Does your application keep any data on the web server, other than in the database? If so, get rid of all local storage by moving that data off the EC2 instance. Some of it might go to the database, some (like big files) might be suitable for S3. DynamoDB is a good place for things like session data.
All of the above reduces the load on the web server to just your application code, which helps with scalability. And now that you keep no state on the web server, you can use ELB and Auto-scaling to automatically run multiple web servers (and even automatically launch more as needed) to handle greater load.

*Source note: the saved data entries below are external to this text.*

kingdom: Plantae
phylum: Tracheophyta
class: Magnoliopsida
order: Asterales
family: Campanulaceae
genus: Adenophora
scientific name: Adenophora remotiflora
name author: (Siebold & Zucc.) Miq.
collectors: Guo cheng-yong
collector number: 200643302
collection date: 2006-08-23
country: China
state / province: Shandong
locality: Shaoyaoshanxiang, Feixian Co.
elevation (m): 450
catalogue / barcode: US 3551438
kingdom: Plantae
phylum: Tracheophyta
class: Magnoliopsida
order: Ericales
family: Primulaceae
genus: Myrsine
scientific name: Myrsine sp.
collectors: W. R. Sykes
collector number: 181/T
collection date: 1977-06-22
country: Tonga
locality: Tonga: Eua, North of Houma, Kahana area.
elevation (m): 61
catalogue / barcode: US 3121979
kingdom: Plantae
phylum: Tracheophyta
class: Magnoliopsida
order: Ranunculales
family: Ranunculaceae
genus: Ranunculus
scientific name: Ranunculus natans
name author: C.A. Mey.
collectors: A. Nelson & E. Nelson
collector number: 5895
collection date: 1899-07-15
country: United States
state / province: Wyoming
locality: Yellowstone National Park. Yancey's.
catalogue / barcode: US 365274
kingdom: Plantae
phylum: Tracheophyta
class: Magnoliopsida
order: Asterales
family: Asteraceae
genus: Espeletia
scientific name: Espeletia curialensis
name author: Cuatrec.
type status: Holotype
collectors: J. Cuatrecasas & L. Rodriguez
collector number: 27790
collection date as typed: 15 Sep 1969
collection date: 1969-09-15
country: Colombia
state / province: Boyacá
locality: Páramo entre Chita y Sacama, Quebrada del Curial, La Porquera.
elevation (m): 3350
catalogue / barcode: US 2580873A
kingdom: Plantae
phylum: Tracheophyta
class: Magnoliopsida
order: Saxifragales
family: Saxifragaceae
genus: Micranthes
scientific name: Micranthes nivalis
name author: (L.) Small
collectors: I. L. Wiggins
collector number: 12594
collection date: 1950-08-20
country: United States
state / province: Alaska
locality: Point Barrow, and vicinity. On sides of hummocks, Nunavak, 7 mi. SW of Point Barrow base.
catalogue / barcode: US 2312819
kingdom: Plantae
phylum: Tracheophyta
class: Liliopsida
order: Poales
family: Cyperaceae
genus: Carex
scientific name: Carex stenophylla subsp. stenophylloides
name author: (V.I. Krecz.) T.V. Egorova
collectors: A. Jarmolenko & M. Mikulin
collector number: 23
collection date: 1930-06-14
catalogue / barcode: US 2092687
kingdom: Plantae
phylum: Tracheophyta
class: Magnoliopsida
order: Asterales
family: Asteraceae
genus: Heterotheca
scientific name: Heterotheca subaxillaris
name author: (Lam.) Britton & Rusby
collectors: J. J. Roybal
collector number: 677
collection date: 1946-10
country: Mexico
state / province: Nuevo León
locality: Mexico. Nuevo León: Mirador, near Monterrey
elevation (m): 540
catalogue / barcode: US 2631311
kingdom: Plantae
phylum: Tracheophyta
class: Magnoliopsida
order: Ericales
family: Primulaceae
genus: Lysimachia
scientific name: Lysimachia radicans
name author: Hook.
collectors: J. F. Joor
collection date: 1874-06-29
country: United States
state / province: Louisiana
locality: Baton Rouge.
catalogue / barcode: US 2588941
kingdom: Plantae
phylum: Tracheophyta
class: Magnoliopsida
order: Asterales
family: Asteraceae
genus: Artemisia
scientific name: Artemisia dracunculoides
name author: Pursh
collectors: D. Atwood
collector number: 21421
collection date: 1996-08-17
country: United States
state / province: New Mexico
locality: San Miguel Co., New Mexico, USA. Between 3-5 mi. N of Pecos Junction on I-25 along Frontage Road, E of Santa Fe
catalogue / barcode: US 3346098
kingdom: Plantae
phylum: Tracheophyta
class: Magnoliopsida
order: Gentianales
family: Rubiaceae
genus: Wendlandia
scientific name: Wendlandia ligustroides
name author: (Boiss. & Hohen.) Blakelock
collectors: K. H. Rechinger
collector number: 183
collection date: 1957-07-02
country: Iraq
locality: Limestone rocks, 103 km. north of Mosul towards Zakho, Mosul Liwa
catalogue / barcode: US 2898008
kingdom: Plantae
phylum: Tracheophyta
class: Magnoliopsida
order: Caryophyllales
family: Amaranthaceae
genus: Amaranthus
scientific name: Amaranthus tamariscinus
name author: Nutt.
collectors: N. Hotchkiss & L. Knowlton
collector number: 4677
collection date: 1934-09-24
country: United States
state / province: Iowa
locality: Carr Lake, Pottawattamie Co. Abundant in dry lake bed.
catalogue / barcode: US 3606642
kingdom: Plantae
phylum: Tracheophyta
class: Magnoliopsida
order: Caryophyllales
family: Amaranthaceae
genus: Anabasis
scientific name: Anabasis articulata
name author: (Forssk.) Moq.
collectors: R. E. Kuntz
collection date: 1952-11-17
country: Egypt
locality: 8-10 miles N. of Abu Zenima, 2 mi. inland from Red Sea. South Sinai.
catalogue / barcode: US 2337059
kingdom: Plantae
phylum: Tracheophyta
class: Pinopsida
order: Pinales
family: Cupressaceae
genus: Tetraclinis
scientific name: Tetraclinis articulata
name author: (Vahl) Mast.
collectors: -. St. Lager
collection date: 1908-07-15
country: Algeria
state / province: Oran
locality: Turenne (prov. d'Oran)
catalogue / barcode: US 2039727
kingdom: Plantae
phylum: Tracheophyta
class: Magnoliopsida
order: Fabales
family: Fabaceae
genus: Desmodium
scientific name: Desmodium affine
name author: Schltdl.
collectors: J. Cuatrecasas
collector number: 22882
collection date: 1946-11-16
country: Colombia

Does the application have any long running, intensive operations that you now perform on demand from a web request? Consider not performing the operation when asked, but instead queueing the request using SQS, and just telling the user you'll get to it. Now have long running processes (or cron jobs or scheduled tasks) check the queue regularly, run the requested operation, and email the result (using SES) back to the user. To really scale up, you can move those jobs off your web server to dedicated machines, and again use auto-scaling if needed.
Do you need bigger machines, or perhaps can live with smaller ones? CloudWatch metrics can show you how much IO, memory, and CPU are used over time. You can use provisioned IOPS with EC2 or RDS instances to improve performance (at a cost) as needed, and use difference size instances for more memory or CPU.
All this AWS setup and configuration can be done with the AWS web console, or command-line tools, or SDKs available in many languages (Python's boto library is great). After learning the basics, look into CloudFormation to automate it better (I've written a couple of posts about that so far).
That's a bit of the 10,000 foot high view of one approach. You'll need to discover the details of each AWS service when you try to use them. AWS has good documentation about all of them.
Depending on how you look at it, this is more of a comment than it is an answer, but it was too long to write as a comment.
What you're asking for really can't be answered on SO--it's a huge, complex question. You're basically asking is "How to I design a highly-scalable, durable application that can be deployed on a cloud-based platform?" The answer depends largely on:
The specifics of your application--what does it do and how does it work?
Your tolerance for downtime balanced against your budget
Your present development and deployment workflow
The resources/skill sets you have on-staff to support the application
What your launch time frame looks like.
I run a software consulting company that specializes in consulting on Amazon Web Services architecture. About 80% of our business is investigating and answering these questions for our clients. It's a multi-week long project each time.
However, to get you pointed in the right direction, I'd recommend that you look at Elastic Beanstalk. It's a PaaS-like service that abstracts away the underlying AWS resources, making AWS easier to use for developers who don't have a lot of sysadmin experience. Think of it as "training wheels" for designing an autoscaling application on AWS.